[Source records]
┄┄┄┄┄┄┄┄┄┄

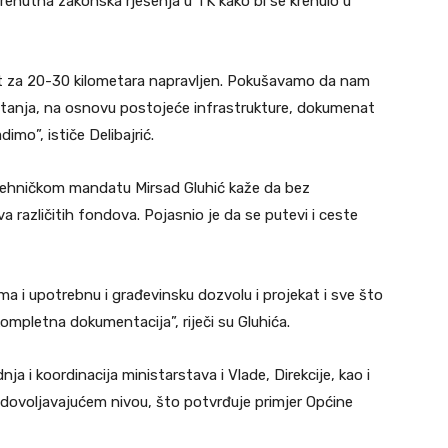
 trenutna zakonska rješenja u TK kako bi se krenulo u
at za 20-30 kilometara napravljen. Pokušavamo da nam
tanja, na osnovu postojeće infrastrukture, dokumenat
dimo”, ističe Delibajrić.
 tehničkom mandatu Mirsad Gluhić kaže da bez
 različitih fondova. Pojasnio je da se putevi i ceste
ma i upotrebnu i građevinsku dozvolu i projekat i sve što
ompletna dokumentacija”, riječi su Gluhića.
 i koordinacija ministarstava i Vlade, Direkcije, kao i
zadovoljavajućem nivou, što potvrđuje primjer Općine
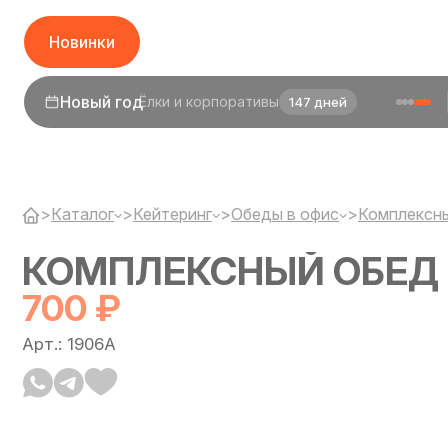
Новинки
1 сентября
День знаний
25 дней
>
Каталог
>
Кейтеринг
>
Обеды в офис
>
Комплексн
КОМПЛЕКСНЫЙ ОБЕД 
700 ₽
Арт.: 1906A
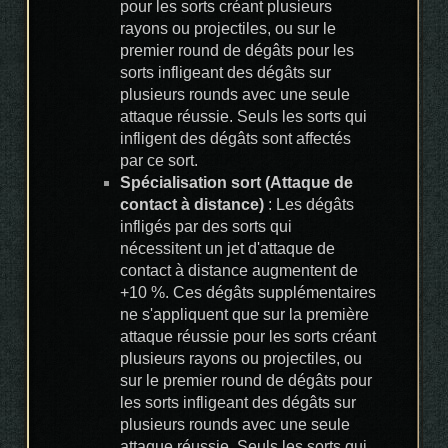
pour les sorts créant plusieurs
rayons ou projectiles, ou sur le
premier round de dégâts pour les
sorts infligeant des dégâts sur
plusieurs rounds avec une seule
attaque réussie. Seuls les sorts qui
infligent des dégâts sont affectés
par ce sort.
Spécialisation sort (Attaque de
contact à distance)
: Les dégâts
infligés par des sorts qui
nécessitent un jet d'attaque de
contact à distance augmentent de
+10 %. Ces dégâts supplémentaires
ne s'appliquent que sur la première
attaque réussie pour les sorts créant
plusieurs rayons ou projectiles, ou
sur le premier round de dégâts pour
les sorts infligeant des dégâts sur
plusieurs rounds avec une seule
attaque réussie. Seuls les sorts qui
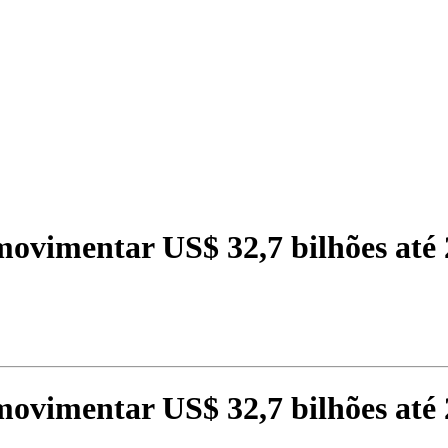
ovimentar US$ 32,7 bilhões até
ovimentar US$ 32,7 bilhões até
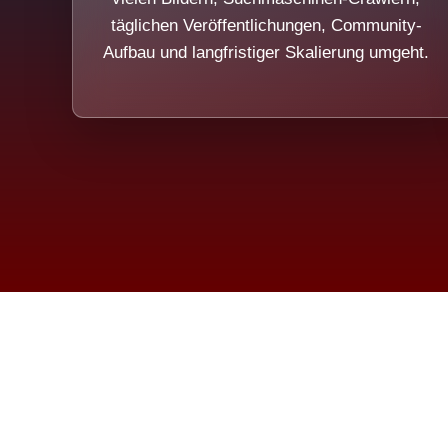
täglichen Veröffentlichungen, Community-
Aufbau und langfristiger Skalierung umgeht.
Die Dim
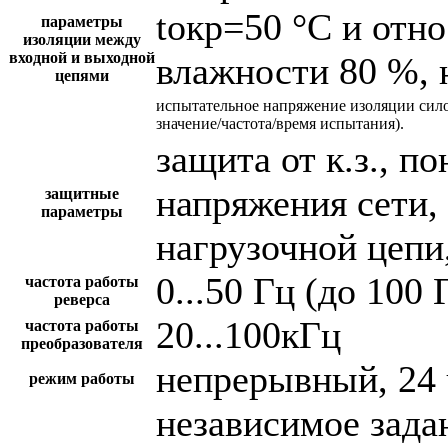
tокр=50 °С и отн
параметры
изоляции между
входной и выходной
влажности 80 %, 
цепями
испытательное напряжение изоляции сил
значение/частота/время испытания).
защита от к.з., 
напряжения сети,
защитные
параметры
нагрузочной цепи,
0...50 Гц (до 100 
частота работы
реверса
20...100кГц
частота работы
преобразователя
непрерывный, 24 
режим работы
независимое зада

┄┄┄┄┄┄┄┄┄┄

Try it: Could you reproduce every record above exactly, leaving out any pictures?

Task solution:
 trenutna zakonska rješenja u TK kako bi se krenulo u
at za 20-30 kilometara napravljen. Pokušavamo da nam
tanja, na osnovu postojeće infrastrukture, dokumenat
dimo”, ističe Delibajrić.
 tehničkom mandatu Mirsad Gluhić kaže da bez
 različitih fondova. Pojasnio je da se putevi i ceste
ma i upotrebnu i građevinsku dozvolu i projekat i sve što
ompletna dokumentacija”, riječi su Gluhića.
 i koordinacija ministarstava i Vlade, Direkcije, kao i
zadovoljavajućem nivou, što potvrđuje primjer Općine
Новинки
1 сентября
День знаний
25 дней
>
Каталог
>
Кейтеринг
>
Обеды в офис
>
Комплексн
КОМПЛЕКСНЫЙ ОБЕД 
700 ₽
Арт.: 1906A
pour les sorts créant plusieurs
rayons ou projectiles, ou sur le
premier round de dégâts pour les
sorts infligeant des dégâts sur
plusieurs rounds avec une seule
attaque réussie. Seuls les sorts qui
infligent des dégâts sont affectés
par ce sort.
Spécialisation sort (Attaque de
contact à distance)
: Les dégâts
infligés par des sorts qui
nécessitent un jet d'attaque de
contact à distance augmentent de
+10 %. Ces dégâts supplémentaires
ne s'appliquent que sur la première
attaque réussie pour les sorts créant
plusieurs rayons ou projectiles, ou
sur le premier round de dégâts pour
les sorts infligeant des dégâts sur
plusieurs rounds avec une seule
attaque réussie. Seuls les sorts qui
ovimentar US$ 32,7 bilhões até
ovimentar US$ 32,7 bilhões até
täglichen Veröffentlichungen, Community-
Aufbau und langfristiger Skalierung umgeht.
Die Dim
tокр=50 °С и отн
параметры
изоляции между
входной и выходной
влажности 80 %, 
цепями
испытательное напряжение изоляции сил
значение/частота/время испытания).
защита от к.з., 
напряжения сети,
защитные
параметры
нагрузочной цепи,
0...50 Гц (до 100 
частота работы
реверса
20...100кГц
частота работы
преобразователя
непрерывный, 24 
режим работы
независимое зада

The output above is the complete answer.